- Task item -
What follows is a set of records. Copy them exactly and leave out the images.

- Study material -

=== Begin Enclosure ===

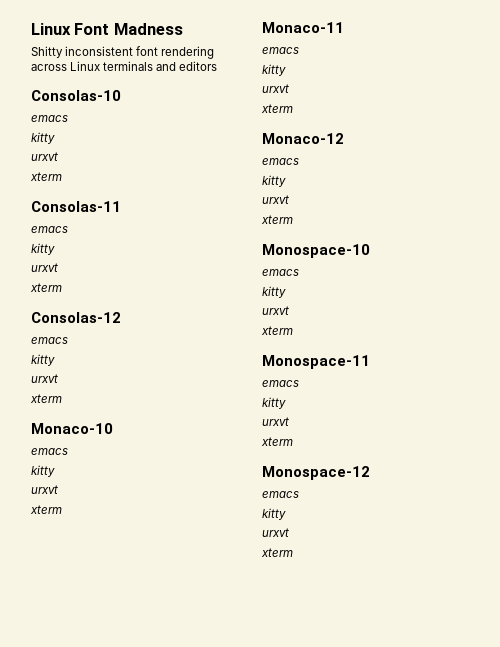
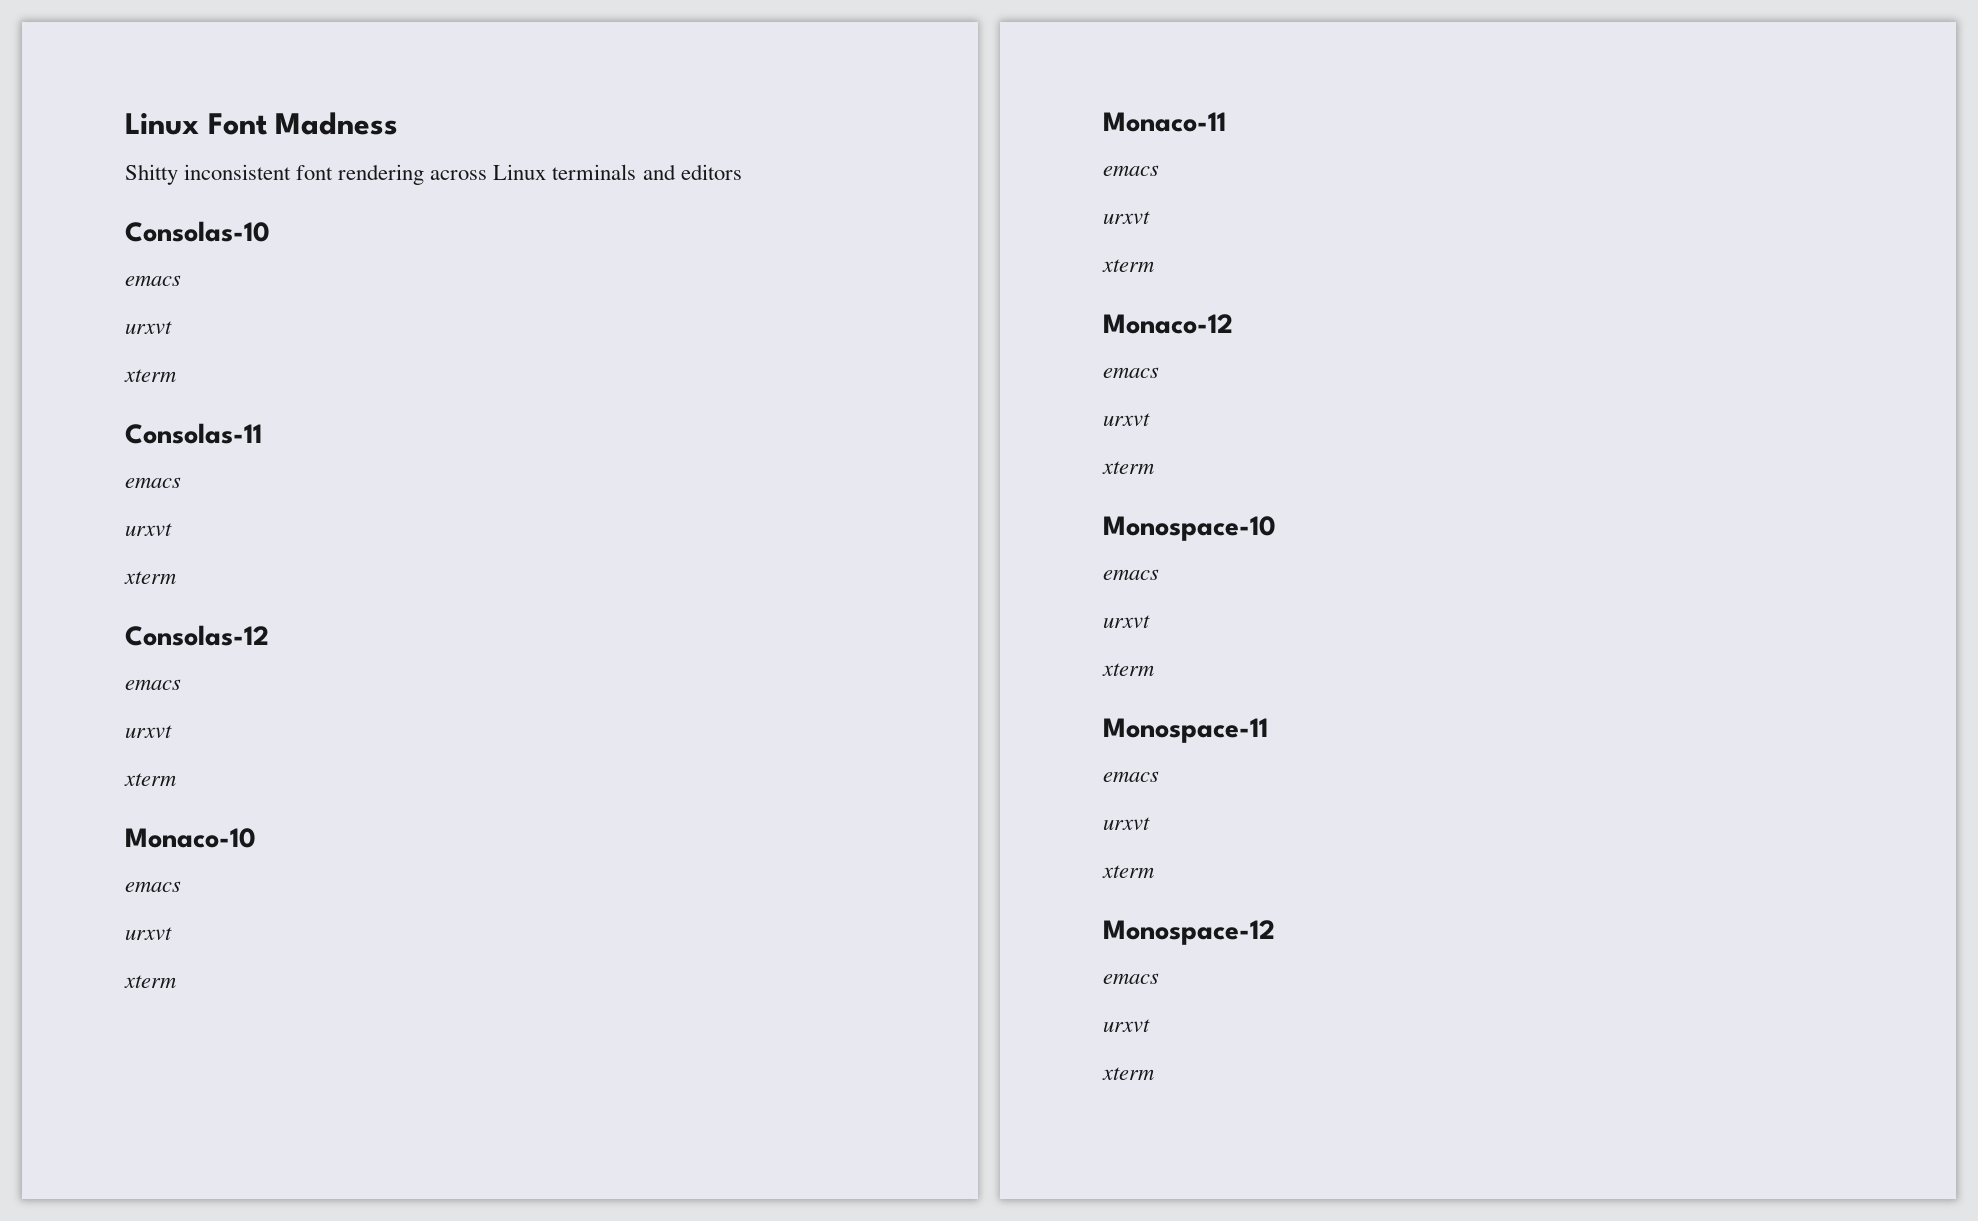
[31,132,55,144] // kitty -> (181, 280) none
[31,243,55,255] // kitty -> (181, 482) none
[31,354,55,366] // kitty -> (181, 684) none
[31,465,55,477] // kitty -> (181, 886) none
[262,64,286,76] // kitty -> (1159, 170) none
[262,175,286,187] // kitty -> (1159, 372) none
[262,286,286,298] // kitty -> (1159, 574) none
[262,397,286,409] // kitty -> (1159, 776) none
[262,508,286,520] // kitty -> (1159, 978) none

=== End Enclosure ===

- Exercise answer -
[31,132,55,144] // kitty -> (181, 280) none
[31,243,55,255] // kitty -> (181, 482) none
[31,354,55,366] // kitty -> (181, 684) none
[31,465,55,477] // kitty -> (181, 886) none
[262,64,286,76] // kitty -> (1159, 170) none
[262,175,286,187] // kitty -> (1159, 372) none
[262,286,286,298] // kitty -> (1159, 574) none
[262,397,286,409] // kitty -> (1159, 776) none
[262,508,286,520] // kitty -> (1159, 978) none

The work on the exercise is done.